■ Exercise goal: Nothing in the listing below should be skipped, so transcribe it all exactly.

■ Excerpted records:
•••••
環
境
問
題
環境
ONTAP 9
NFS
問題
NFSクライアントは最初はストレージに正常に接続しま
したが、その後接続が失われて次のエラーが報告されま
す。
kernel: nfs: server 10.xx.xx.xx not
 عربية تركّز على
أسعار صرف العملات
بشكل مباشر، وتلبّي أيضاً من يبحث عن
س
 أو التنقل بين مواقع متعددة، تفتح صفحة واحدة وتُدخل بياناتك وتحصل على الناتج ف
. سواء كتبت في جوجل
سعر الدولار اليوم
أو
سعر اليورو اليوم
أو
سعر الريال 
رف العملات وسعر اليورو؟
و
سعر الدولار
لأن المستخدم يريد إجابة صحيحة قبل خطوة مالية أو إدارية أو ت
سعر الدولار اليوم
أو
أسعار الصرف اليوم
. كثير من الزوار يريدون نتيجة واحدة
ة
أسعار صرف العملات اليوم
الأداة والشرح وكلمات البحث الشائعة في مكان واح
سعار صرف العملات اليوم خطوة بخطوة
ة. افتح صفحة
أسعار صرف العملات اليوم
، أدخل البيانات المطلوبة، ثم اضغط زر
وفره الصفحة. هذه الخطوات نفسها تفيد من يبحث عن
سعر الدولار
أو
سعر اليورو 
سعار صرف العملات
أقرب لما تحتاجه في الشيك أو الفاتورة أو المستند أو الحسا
•••••
■ Solution:
環
境
問
題
環境
ONTAP 9
NFS
問題
NFSクライアントは最初はストレージに正常に接続しま
したが、その後接続が失われて次のエラーが報告されま
す。
kernel: nfs: server 10.xx.xx.xx not
 عربية تركّز على
أسعار صرف العملات
بشكل مباشر، وتلبّي أيضاً من يبحث عن
س
 أو التنقل بين مواقع متعددة، تفتح صفحة واحدة وتُدخل بياناتك وتحصل على الناتج ف
. سواء كتبت في جوجل
سعر الدولار اليوم
أو
سعر اليورو اليوم
أو
سعر الريال 
رف العملات وسعر اليورو؟
و
سعر الدولار
لأن المستخدم يريد إجابة صحيحة قبل خطوة مالية أو إدارية أو ت
سعر الدولار اليوم
أو
أسعار الصرف اليوم
. كثير من الزوار يريدون نتيجة واحدة
ة
أسعار صرف العملات اليوم
الأداة والشرح وكلمات البحث الشائعة في مكان واح
سعار صرف العملات اليوم خطوة بخطوة
ة. افتح صفحة
أسعار صرف العملات اليوم
، أدخل البيانات المطلوبة، ثم اضغط زر
وفره الصفحة. هذه الخطوات نفسها تفيد من يبحث عن
سعر الدولار
أو
سعر اليورو 
سعار صرف العملات
أقرب لما تحتاجه في الشيك أو الفاتورة أو المستند أو الحسا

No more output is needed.